In a presentation, staff indicated: “UV/EB will be evaluated under all feasible measures for the 2022 AQMP.” RadTech members testified at the board meeting and had support from an environmental organization to convey that delaying the evaluation until 2022 is not warranted. Unfortunately, staff made negative statements about the technology, which swayed the board to go along with the staff recommendation. The vote included a commitment for the district to send a letter to the Environmental Protection Agency in support of updating its documents and including UV/EB/LED. RadTech recently received a copy of the letter. The RACT demonstration now moves to the state for approval.

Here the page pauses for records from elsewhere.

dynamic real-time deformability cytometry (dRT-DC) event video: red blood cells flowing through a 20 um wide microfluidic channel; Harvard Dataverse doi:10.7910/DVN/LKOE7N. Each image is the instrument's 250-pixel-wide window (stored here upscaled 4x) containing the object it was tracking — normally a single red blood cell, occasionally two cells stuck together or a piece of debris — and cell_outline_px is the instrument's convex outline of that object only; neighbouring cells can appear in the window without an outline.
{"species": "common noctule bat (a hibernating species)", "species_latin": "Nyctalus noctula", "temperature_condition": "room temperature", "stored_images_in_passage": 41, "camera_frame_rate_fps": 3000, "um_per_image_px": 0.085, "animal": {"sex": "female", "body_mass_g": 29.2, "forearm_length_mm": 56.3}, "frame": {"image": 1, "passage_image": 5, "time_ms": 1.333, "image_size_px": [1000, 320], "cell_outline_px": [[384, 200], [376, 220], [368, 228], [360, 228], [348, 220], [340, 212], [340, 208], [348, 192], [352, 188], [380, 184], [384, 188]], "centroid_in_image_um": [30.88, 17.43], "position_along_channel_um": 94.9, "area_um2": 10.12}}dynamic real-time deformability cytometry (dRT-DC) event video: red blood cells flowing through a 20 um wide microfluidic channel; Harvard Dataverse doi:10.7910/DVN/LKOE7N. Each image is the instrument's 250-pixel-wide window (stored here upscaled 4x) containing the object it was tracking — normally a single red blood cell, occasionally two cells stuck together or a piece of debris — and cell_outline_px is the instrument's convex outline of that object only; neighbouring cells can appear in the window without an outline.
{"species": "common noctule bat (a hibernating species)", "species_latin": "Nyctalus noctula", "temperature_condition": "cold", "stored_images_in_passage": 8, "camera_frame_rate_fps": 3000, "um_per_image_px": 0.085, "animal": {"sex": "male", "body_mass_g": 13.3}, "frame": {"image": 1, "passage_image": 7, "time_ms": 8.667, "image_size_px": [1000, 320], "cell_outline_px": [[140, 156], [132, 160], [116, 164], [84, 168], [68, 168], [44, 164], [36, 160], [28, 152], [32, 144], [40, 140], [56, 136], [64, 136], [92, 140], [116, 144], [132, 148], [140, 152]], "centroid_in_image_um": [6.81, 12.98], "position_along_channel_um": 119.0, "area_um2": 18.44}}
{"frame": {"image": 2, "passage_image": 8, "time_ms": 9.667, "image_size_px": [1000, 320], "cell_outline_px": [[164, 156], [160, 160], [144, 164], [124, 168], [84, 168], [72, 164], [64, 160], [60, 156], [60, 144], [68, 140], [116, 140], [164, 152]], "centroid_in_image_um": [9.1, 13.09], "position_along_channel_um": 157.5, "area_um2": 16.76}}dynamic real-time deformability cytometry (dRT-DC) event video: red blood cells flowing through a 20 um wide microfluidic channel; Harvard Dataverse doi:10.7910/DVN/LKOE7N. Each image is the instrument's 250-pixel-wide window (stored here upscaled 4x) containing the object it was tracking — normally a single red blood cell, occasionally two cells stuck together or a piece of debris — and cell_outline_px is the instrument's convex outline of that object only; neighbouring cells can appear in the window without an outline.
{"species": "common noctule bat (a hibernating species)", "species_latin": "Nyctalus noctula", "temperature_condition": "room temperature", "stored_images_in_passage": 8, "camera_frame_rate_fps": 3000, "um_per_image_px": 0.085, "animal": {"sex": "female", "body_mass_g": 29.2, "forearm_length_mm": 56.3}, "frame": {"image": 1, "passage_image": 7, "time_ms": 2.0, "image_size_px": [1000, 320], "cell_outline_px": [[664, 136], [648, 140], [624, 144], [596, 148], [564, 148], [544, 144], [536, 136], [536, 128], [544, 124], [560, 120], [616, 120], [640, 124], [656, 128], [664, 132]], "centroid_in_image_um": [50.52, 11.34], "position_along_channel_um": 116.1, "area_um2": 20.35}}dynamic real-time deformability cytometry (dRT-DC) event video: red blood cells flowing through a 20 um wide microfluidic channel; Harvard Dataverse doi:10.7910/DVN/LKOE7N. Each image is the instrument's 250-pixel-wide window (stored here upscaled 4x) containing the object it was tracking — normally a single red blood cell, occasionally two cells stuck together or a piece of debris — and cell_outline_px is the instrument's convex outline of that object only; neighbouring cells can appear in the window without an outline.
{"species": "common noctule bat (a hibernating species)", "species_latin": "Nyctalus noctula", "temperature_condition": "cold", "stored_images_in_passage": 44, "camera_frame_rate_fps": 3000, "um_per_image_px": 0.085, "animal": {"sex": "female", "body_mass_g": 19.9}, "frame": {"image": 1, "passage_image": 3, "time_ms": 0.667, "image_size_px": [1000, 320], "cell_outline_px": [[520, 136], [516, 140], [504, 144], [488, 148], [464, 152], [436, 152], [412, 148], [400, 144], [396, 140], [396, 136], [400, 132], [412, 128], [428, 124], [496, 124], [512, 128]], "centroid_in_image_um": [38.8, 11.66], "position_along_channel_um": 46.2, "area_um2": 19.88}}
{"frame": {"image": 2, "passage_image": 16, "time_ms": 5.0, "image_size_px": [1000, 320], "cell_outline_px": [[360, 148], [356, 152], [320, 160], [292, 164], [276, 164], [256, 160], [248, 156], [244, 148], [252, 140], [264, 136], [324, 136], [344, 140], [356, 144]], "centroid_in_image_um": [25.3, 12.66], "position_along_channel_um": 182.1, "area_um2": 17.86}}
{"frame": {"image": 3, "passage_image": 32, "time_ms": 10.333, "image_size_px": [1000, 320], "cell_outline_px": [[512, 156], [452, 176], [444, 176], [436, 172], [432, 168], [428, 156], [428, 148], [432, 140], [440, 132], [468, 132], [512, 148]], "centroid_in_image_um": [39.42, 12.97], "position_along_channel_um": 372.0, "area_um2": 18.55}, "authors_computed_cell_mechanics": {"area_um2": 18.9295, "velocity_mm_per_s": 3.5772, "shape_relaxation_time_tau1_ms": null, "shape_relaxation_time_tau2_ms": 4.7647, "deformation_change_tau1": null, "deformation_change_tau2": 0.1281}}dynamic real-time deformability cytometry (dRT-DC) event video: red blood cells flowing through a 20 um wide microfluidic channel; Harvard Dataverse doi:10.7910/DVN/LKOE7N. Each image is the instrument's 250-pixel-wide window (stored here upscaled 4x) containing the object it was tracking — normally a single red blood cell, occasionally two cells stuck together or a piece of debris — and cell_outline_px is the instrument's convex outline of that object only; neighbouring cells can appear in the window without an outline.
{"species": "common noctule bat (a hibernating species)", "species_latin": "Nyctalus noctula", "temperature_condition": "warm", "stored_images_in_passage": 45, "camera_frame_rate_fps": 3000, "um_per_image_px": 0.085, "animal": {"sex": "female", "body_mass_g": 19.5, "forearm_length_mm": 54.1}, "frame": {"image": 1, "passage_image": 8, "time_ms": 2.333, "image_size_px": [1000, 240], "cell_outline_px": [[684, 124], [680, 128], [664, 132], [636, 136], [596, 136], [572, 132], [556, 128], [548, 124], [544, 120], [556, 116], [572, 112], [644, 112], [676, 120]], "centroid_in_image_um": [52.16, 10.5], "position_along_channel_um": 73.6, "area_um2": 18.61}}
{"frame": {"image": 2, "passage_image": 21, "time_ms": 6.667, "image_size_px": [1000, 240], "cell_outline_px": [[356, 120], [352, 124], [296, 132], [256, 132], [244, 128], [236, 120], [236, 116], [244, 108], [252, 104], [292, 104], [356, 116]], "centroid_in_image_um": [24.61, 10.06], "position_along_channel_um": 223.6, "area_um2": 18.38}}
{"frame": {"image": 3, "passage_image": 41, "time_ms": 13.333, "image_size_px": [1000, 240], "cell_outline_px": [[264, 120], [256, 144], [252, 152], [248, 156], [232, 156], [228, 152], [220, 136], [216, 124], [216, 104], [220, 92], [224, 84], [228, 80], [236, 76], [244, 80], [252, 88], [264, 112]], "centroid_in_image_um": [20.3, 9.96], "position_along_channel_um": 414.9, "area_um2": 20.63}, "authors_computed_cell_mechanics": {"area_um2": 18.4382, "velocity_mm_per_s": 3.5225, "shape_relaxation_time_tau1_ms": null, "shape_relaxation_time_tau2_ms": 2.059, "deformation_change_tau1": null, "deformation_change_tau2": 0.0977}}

The webcast of the meeting (see 3:16 on ribbon) can be found at the following link:

California Air Districts Sue Federal Agencies

The South Coast Air Quality Management District announced it filed a lawsuit alongside the Bay Area Air Quality Management District and the Sacramento Metropolitan Air Quality Management District, challenging the Trump Administration’s decision on Clean Vehicle Standards. The petition argues that the US Environmental Protection Agency (EPA) and the National Highway Traffic Safety Administration (NHTSA) have allowed “rollbacks” to the Safer Affordable Fuel-Efficient (SAFE) Vehicles Rule. “These actions will set back years of air quality progress and are not supported by the public, local agencies or the automotive industry,” said the Executive Officer of South Coast AQMD. According to the districts, the rollbacks will result in the release of additional air pollutants and greenhouse gas (GHG) emissions from 2021 through 2026 model passenger vehicles and light-duty trucks and will weaken fuel efficiency standards established in 2012. They believe this does not promote the continued production of electric, hybrid and fuel-cell vehicles by reducing the amount of compliance credit that automobile manufacturers can earn from these vehicles. The lawsuit was filed with the District of Columbia Circuit Court of Appeals.

Coatings Containing Chromium

The South Coast Air Quality Management District (SCAQMD) proposes to amend its Rule 1469.1-Spraying Operations Using Coatings Containing Chromium. The agency will hold a Working Group Meeting to “provide stakeholders an opportunity to work with South Coast AQMD staff on proposed amended rule provisions and to discuss key issues or concerns early in the rule development process.” The district has released preliminary results of an industry survey during previous meetings. Surveys were sent to 108 facilities to gather information about equipment, operations and general industry practice and approach to housekeeping and waste disposal. The district conducted testing in response to questions from industry on whether or not hexavalent chromium was present in dry coatings. The agency has concluded that the toxic material is present, even after the coating has dried. According to staff, when inhaled, hexavalent chromium present in dried coatings affects the body the same way as when it is present in other materials. The agency pointed to a study by the International Agency for Research on Cancer (IARC), which found sufficient evidence for the carcinogenicity of hexavalent chromium compounds as encountered in chromate production, chromate pigment production and chromium plating industries. Industry representatives have expressed concern over the added cost of requirements to fully enclose spray booths and additional source testing, the latter of which can range from $10,000 to $30,000 per test. The upcoming meeting will focus on initial recommendations for point source and parameter monitoring requirements. The final proposal is expected to be presented during the first quarter of 2021.